In February a massive cyber attack on Estonia by Russian hackers demonstrated how potentially catastrophic a preemptive strike could be on a developed nation. Pro-Russian hackers attacked numerous sites to protest against the controversial removal in Estonia of a Russian memorial to victims of the Second World War. The attacks brought down government websites, a major bank and telephone networks.
Linton Wells, the chief computer networks official at the Pentagon, said that the Estonia attacks “may well turn out to be a watershed in terms of widespread awareness of the vulnerability of modern society”.
After the attacks, computer security experts from Nato, the EU, US and Israel arrived in the capital, Tallinn, to study its effects.
Sami Saydjari, who has been working on cyber defence systems for the Pentagon since the 1980s, told Congress in testimony on April 25 that a mass cyber attack could leave 70 per cent of the US without electrical power for six months.
He told The Times that all major nations – including China – were scrambling to defend against, and working out ways to cause, “maximum strategic damage” by taking out banking systems, power grids and communications networks.
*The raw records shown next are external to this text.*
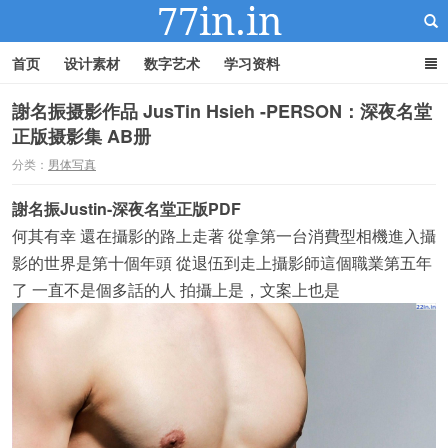
首页
设计素材
数字艺术
学习资料
謝名振摄影作品 JusTin Hsieh -PERSON：深夜名堂
正版摄影集 AB册
22IN-22素材站
分类：
男体写真
謝名振Justin-深夜名堂正版PDF
何其有幸 還在攝影的路上走著 從拿第一台消費型相機進入攝
影的世界是第十個年頭 從退伍到走上攝影師這個職業第五年
了 一直不是個多話的人 拍攝上是，文案上也是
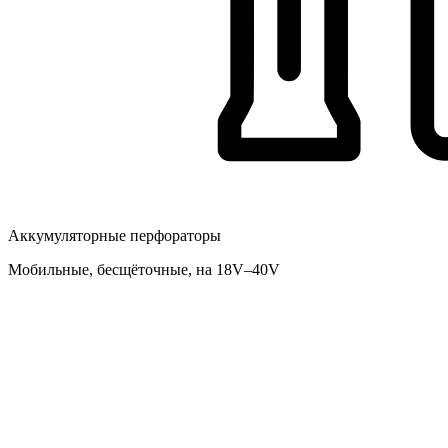
Аккумуляторные перфораторы
Мобильные, бесщёточные, на 18V–40V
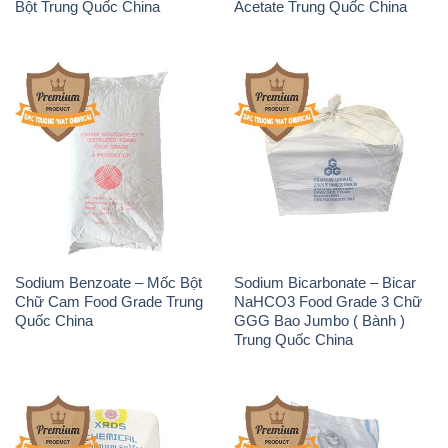
Bột Trung Quốc China
Acetate Trung Quốc China
Sodium Benzoate – Mốc Bột
Sodium Bicarbonate – Bicar
Chữ Cam Food Grade Trung
NaHCO3 Food Grade 3 Chữ
Quốc China
GGG Bao Jumbo ( Bành )
Trung Quốc China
He said that there were at least a thousand attempted attacks every hour on American computers. “China is aggressive in this,” he said.
Programmed to attack
Malware: a “Trojan horse” programme, which hides a “malicious code” behind an innocent document, can collect usernames and passwords for e-mail accounts. It can download programmes and relay attacks against other computers. An infected computer can be controlled by the attacker and directed to carry out functions normally available only to the system owner.
Hacking: increasingly a method of attack used by countries determined to use electronic means to gain access to secrets. Government computers in Britain have a network intrusion detection system, which monitors traffic and alerts officials to “misuse or anomalous behaviour”.
Botnets: compromised networks that an attacker can exploit. Deliberate programming errors in software can easily pass undetected. Attackers can exploit the errors to take control of a computer. Botnets can be used for stealing information or to collect credit card numbers by “sniffing” or logging the strokes of a victim’s keyboard.
Keystroke loggers: they record the sequence of key strokes that a user types in. Logging devices can be fitted inside the computer itself.
Denial of service attacks: overloading a computer system so that it can no longer function. This is the method allegedly used by the Russians to disrupt the Estonian government computers in May.
Phishing and spoofing: designed to trick an organisation’s customers into imparting confidential information such as passwords, personal data or banking details. Those using this method impersonate a “trusted source” such as a bank or IT helpdesk to persuade the victim to hand over confidential information.